For "droves of creatures" read "lager louts" and for the condescending Blackwood's writer, substitute any of the broadsheet travel supplements which urge their middle-class readers ever further off the beaten track so as to avoid the wrong sort of people.

The railways created and defined mass tourism, taking the middle-classes to places such as Cannes and Nice which had been the prerogative of a tiny, rich minority. But, as Nicholas Faith describes in his book The World the Railways Made, the railways did not democratise holidays, any more than cheap air travel does today. Once the railways had popularised a resort, the upper classes abandoned it. Once they had moved on, eventually the hordes followed. It is a dance of popularisation that cannot continue indefinitely, at least not on one planet.

This year, we will spend £29bn on holidays (for comparison, the entire retail industry turns over £200bn). There is talk of the market having reached saturation point (how many holidays can a family take a year?), but the industry still spends a quarter of a billion pounds on advertising to get us to spend more.

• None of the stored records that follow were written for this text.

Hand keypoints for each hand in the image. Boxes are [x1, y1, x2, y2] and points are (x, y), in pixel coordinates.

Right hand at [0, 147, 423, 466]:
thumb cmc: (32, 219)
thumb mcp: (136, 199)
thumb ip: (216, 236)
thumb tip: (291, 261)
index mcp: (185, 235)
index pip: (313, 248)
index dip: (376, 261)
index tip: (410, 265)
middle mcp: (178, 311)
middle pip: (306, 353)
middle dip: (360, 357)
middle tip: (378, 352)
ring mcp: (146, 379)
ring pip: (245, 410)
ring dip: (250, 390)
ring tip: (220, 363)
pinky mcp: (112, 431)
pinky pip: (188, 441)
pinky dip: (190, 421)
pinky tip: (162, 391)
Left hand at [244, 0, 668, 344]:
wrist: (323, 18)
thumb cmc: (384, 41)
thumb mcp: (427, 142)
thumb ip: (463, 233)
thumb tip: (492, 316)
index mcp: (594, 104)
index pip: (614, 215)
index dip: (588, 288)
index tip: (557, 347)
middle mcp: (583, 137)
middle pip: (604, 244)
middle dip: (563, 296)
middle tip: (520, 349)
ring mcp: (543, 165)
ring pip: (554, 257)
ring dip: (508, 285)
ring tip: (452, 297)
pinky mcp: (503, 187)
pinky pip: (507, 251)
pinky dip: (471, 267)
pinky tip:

One would have expected, with so much money at stake, our holiday hopes and ambitions to be among the best examined and surveyed aspects of our lives, yet much of the publicised research is unilluminating and some of it even comical in its banality. A survey published on the internet in May by NOP revealed that, even though holidaymakers are flying to ever more exotic destinations, more than a quarter choose to stay in their rooms rather than explore their surroundings. It could be that this figure includes the one in ten which the same survey reveals is on holiday only for sex. But what are the others doing?

There is a tiny bit of good news for the romance seekers: holiday romances do last - for a bit, anyway. Escape Routes found six out of ten Britons claimed to have had a holiday fling: 40 per cent of these flings ended with the holiday; a further 33 per cent petered out after a few letters; but 14 per cent lasted for six months. And that still leaves 13 per cent. Who knows, they may still be together.

The research that will send shivers down the spines of high-street travel agents is Mintel's finding earlier this year that we may finally be tiring of package holidays and be entering the age of the "independent" holidaymaker. These independent travellers want to assemble their own packages, seek out their own (cheap) flights and accommodation, and have been given a boost by the success of the new no-frills airlines. Currently hovering around 50 per cent of the market volume, independent holidays will soon become the majority, says Mintel.

But the really major change to the industry will be the advent of the A3XX - Airbus Industrie's new 656-seater superjumbo, scheduled to enter into service by 2005. The 580-tonne passenger plane has so far cost £8bn to develop and has the backing of four governments (Britain, France, Germany and Spain), which are contributing a third of the costs.

It brings a raft of problems, including environmental concerns, all of which are existing problems writ large. For example, will the airports be able to cope? Probably not. A Department of Environment report released last month predicted that four new Gatwicks would be needed to meet demand over the next 20 years. The report predicts that passenger numbers will more than double from 160 million a year now to 333 million a year by 2015. But Heathrow's Terminal 5 caused enough problems. Will residents near airports put up with, first, the extension of airports and expansion of runways and, second, more aircraft noise? Then there is the loading. Some estimates say boarding and disembarking could take two hours - although Airbus says this is too pessimistic.

The future of these new giants will depend on passenger enthusiasm. Maybe Airbus executives should get down to Gatwick early one holiday weekend morning and ask the punters in the check-in lines whether they would like to add another two hours on the tarmac to the endless chain of waiting.

Meanwhile, if you are taking a holiday to escape reports of Britain's soaring crime rate, think again. University of Plymouth researchers recently found that British holidaymakers were 15 times more likely to be robbed abroad than if they stayed at home.